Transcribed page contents
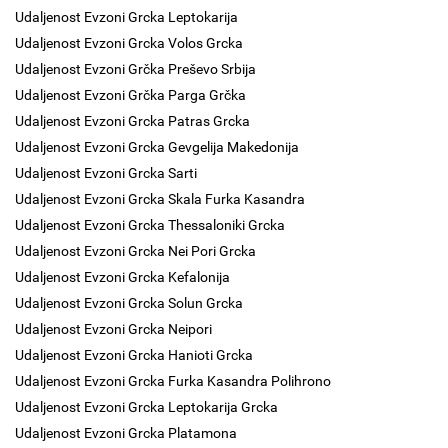
Udaljenost Evzoni Grcka Leptokarija
Udaljenost Evzoni Grcka Volos Grcka
Udaljenost Evzoni Grčka Preševo Srbija
Udaljenost Evzoni Grčka Parga Grčka
Udaljenost Evzoni Grcka Patras Grcka
Udaljenost Evzoni Grcka Gevgelija Makedonija
Udaljenost Evzoni Grcka Sarti
Udaljenost Evzoni Grcka Skala Furka Kasandra
Udaljenost Evzoni Grcka Thessaloniki Grcka
Udaljenost Evzoni Grcka Nei Pori Grcka
Udaljenost Evzoni Grcka Kefalonija
Udaljenost Evzoni Grcka Solun Grcka
Udaljenost Evzoni Grcka Neipori
Udaljenost Evzoni Grcka Hanioti Grcka
Udaljenost Evzoni Grcka Furka Kasandra Polihrono
Udaljenost Evzoni Grcka Leptokarija Grcka
Udaljenost Evzoni Grcka Platamona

* **TASK GOAL**: Identify each line in the data above that contains the word "Furka", and copy those lines.

* **TASK ANSWER**:
Udaljenost Evzoni Grcka Skala Furka Kasandra
Udaljenost Evzoni Grcka Furka Kasandra Polihrono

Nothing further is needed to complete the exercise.